**What you have to do:** Which lines in the records below contain the word "DoxyParamCaption"? Return each of them.
◇ ◇ ◇
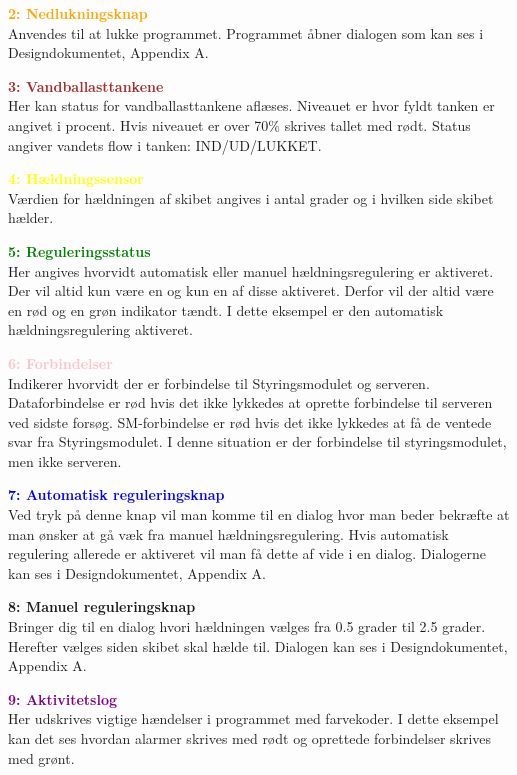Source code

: \textcolor{Orange}{\textbf{2: Nedlukningsknap}}\\
Anvendes til at lukke programmet. Programmet åbner dialogen som kan ses i Designdokumentet, Appendix A.

\textcolor{brown}{\textbf{3: Vandballasttankene}}\\
Her kan status for vandballasttankene aflæses. Niveauet er hvor fyldt tanken er angivet i procent. Hvis niveauet er over 70\% skrives tallet med rødt.
Status angiver vandets flow i tanken: IND/UD/LUKKET.

\textcolor{yellow}{\textbf{4: Hældningssensor}}\\
Værdien for hældningen af skibet angives i antal grader og i hvilken side skibet hælder.

\textcolor{green}{\textbf{5: Reguleringsstatus}}\\
Her angives hvorvidt automatisk eller manuel hældningsregulering er aktiveret. Der vil altid kun være en og kun en af disse aktiveret. Derfor vil der altid være en rød og en grøn indikator tændt. I dette eksempel er den automatisk hældningsregulering aktiveret.
	
\textcolor{pink}{\textbf{6: Forbindelser}}\\
Indikerer hvorvidt der er forbindelse til Styringsmodulet og serveren. Dataforbindelse er rød hvis det ikke lykkedes at oprette forbindelse til serveren ved sidste forsøg.
SM-forbindelse er rød hvis det ikke lykkedes at få de ventede svar fra Styringsmodulet.
I denne situation er der forbindelse til styringsmodulet, men ikke serveren.

\textcolor{blue}{\textbf{7: Automatisk reguleringsknap}}\\
Ved tryk på denne knap vil man komme til en dialog hvor man beder bekræfte at man ønsker at gå væk fra manuel hældningsregulering. Hvis automatisk regulering allerede er aktiveret vil man få dette af vide i en dialog. Dialogerne kan ses i Designdokumentet, Appendix A.

\textcolor{BlueGreen}{\textbf{8: Manuel reguleringsknap}}\\
Bringer dig til en dialog hvori hældningen vælges fra 0.5 grader til 2.5 grader. Herefter vælges siden skibet skal hælde til. Dialogen kan ses i Designdokumentet, Appendix A.

\textcolor{purple}{\textbf{9: Aktivitetslog}}\\
Her udskrives vigtige hændelser i programmet med farvekoder. I dette eksempel kan det ses hvordan alarmer skrives med rødt og oprettede forbindelser skrives med grønt.

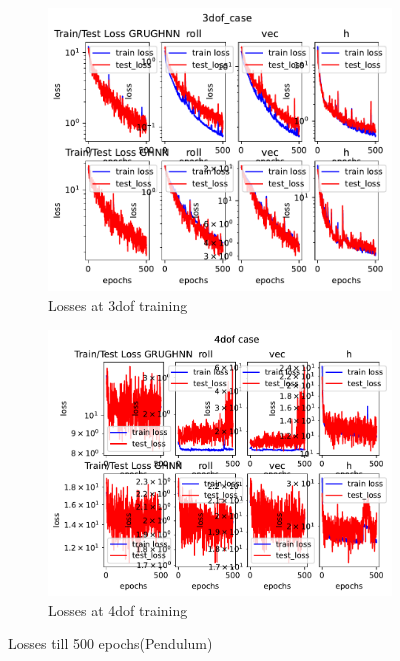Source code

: \begin{figure}[H]
	\centering
	\begin{subfigure}[b]{0.4\textwidth}
		\centering
		\includegraphics[width=\textwidth]{chapters/chapter5/loss_3dof.pdf}
		\caption{Losses at 3dof training}
	\end{subfigure}
	\hfill
	\begin{subfigure}[b]{0.4\textwidth}
		\centering
		\includegraphics[width=\textwidth]{chapters/chapter5/loss_4dof.pdf}
		\caption{Losses at 4dof training}
	\end{subfigure}
	
	
	\caption{Losses till 500 epochs(Pendulum)}
	\label{fig_traj}
\end{figure}
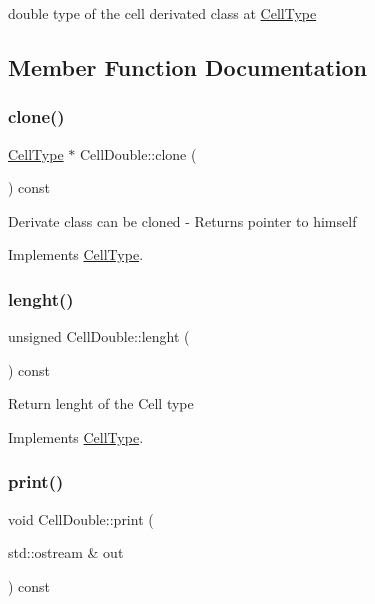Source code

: double type of the cell derivated class at \hyperlink{class_cell_type}{Cell\+Type} 

\subsection{Member Function Documentation}
\mbox{\label{class_cell_double_a8d378687ae89338267e61d61ff932680}} 
\subsubsection{\texorpdfstring{clone()}{clone()}}
{\footnotesize\ttfamily \hyperlink{class_cell_type}{Cell\+Type} $\ast$ Cell\+Double\+::clone (\begin{DoxyParamCaption}{ }\end{DoxyParamCaption}) const\hspace{0.3cm}{\ttfamily [virtual]}}

Derivate class can be cloned -\/ Returns pointer to himself 

Implements \hyperlink{class_cell_type_a8c534b1eed27659429f761fc76d51b89}{Cell\+Type}.

\mbox{\label{class_cell_double_ac2d36517f1107fb0271172ea30d6bff5}} 
\subsubsection{\texorpdfstring{lenght()}{lenght()}}
{\footnotesize\ttfamily unsigned Cell\+Double\+::lenght (\begin{DoxyParamCaption}{ }\end{DoxyParamCaption}) const\hspace{0.3cm}{\ttfamily [virtual]}}

Return lenght of the Cell type 

Implements \hyperlink{class_cell_type_a1f8bd268dbd474dd8e08726a6efac066}{Cell\+Type}.

\mbox{\label{class_cell_double_a90539ceb6daa29e7b658d8f2a2d1445d}} 
\subsubsection{\texorpdfstring{print()}{print()}}
{\footnotesize\ttfamily void Cell\+Double\+::print (\begin{DoxyParamCaption}\item[{std\+::ostream \&}]{out }\end{DoxyParamCaption}) const\hspace{0.3cm}{\ttfamily [virtual]}}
◇ ◇ ◇
**Response:**
{\footnotesize\ttfamily \hyperlink{class_cell_type}{Cell\+Type} $\ast$ Cell\+Double\+::clone (\begin{DoxyParamCaption}{ }\end{DoxyParamCaption}) const\hspace{0.3cm}{\ttfamily [virtual]}}
{\footnotesize\ttfamily unsigned Cell\+Double\+::lenght (\begin{DoxyParamCaption}{ }\end{DoxyParamCaption}) const\hspace{0.3cm}{\ttfamily [virtual]}}
{\footnotesize\ttfamily void Cell\+Double\+::print (\begin{DoxyParamCaption}\item[{std\+::ostream \&}]{out }\end{DoxyParamCaption}) const\hspace{0.3cm}{\ttfamily [virtual]}}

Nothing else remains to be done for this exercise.